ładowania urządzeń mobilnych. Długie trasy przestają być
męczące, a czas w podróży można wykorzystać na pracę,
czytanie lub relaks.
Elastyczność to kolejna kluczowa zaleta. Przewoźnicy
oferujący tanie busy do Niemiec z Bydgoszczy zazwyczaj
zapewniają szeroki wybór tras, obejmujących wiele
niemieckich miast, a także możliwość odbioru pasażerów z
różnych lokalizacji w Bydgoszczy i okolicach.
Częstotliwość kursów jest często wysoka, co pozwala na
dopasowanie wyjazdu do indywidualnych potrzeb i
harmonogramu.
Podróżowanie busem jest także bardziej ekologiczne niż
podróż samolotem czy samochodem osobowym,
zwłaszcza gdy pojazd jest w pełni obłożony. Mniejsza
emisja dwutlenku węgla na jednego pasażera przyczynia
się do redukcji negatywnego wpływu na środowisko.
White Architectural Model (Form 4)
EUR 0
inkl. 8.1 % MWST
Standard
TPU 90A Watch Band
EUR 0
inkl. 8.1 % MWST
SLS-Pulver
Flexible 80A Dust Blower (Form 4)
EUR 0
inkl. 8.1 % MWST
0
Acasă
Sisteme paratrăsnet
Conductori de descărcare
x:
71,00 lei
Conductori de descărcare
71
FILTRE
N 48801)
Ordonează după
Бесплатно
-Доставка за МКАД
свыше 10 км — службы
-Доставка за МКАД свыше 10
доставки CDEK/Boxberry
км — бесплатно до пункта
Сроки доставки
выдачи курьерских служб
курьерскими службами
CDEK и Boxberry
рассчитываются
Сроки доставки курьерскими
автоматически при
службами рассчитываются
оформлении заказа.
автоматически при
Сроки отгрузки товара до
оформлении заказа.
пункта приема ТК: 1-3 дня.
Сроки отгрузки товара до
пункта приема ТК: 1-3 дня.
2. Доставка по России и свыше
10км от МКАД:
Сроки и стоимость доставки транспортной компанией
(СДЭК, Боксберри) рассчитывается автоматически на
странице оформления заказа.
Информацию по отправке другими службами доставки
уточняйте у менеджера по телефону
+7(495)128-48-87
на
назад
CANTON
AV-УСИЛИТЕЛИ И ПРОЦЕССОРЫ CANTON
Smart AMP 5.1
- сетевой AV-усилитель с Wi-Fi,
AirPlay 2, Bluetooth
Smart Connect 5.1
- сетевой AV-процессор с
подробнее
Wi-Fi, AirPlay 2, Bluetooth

...

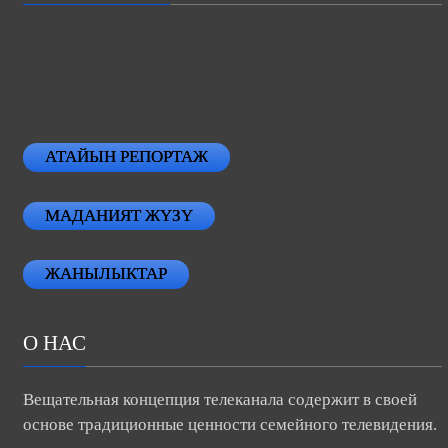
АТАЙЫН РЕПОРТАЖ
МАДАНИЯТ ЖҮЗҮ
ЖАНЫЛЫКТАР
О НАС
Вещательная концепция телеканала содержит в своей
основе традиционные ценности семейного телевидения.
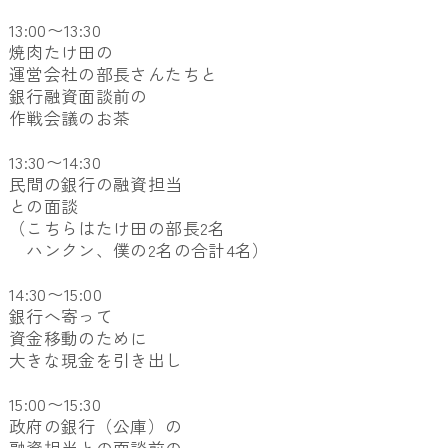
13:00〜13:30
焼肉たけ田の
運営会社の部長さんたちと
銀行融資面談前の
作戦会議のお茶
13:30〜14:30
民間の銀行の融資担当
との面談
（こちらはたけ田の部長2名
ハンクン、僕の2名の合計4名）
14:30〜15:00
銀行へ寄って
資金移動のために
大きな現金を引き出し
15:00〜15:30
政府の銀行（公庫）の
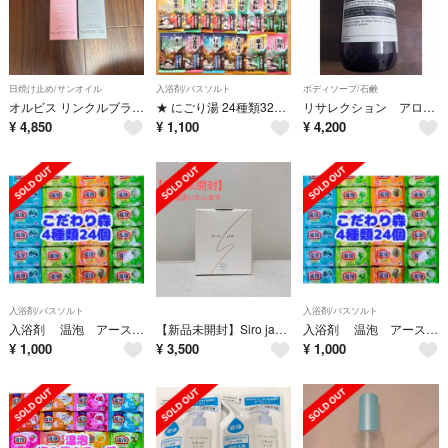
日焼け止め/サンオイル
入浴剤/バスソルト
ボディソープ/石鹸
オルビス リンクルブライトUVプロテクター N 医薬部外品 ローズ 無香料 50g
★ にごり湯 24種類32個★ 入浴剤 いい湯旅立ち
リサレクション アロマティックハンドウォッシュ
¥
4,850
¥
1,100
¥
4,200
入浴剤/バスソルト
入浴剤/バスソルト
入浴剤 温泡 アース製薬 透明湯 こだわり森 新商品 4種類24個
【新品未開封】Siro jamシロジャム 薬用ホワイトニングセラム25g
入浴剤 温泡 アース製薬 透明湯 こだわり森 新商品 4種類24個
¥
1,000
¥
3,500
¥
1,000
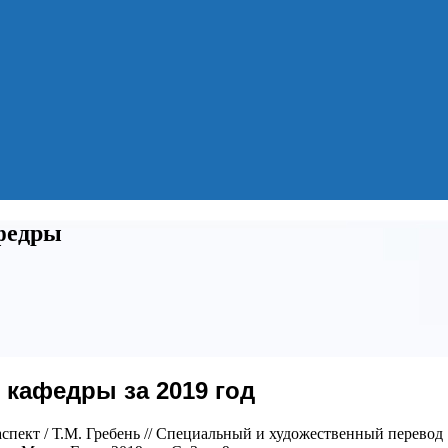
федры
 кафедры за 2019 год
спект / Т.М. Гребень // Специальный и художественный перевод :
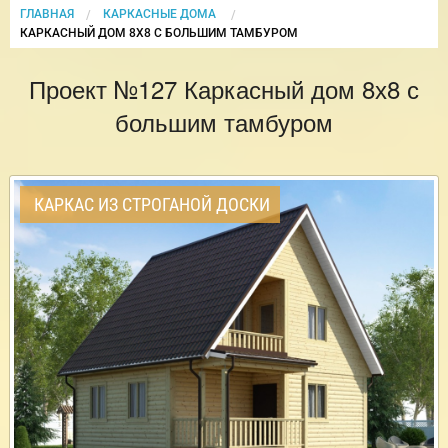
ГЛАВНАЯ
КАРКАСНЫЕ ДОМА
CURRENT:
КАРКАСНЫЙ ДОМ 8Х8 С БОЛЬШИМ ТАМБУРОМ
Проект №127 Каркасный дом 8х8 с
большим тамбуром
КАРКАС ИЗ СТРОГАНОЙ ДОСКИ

...

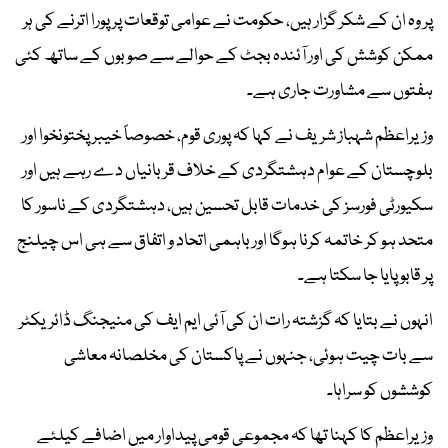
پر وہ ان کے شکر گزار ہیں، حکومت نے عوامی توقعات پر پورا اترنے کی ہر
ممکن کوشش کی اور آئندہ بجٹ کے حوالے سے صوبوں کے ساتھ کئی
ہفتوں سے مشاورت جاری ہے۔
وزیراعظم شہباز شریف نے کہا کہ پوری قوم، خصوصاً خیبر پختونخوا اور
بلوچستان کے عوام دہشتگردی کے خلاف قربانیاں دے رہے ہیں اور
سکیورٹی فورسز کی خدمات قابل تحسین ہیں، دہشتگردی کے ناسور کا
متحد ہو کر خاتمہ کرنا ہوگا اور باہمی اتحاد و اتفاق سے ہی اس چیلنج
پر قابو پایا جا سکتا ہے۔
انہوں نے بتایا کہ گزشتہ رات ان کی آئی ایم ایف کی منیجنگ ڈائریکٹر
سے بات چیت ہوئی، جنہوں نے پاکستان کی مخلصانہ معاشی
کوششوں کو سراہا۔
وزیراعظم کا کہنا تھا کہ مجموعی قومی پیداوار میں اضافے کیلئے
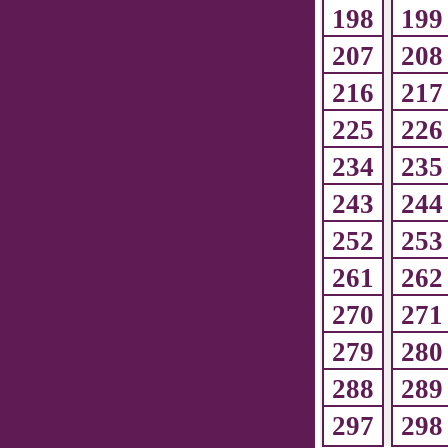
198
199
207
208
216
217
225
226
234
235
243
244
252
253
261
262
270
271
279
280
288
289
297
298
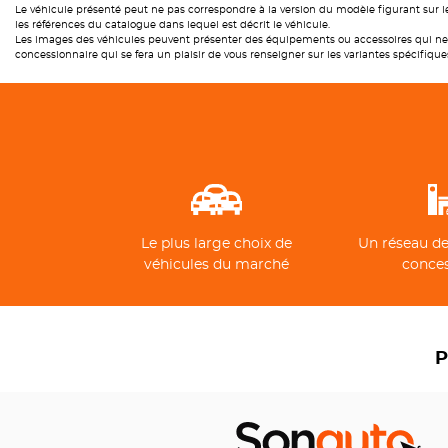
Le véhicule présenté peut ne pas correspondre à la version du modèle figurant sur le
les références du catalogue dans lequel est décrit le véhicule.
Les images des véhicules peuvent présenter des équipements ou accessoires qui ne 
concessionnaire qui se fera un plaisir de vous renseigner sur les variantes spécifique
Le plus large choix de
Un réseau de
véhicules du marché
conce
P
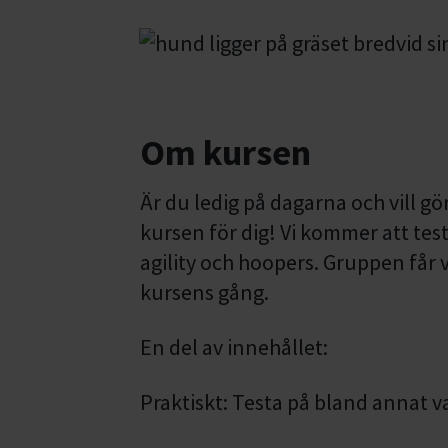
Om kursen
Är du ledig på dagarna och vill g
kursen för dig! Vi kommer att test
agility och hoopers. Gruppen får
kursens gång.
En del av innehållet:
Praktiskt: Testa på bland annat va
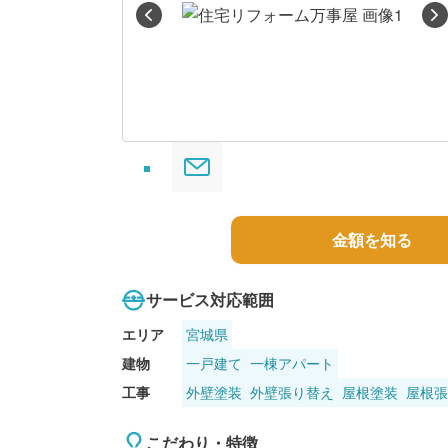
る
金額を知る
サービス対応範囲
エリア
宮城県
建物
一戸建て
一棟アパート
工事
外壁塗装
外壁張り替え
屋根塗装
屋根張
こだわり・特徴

WORK INSTRUCTION
Copy out every line of the listing that includes the string "сетевой".

TASK ANSWER
- сетевой AV-усилитель с Wi-Fi,
- сетевой AV-процессор с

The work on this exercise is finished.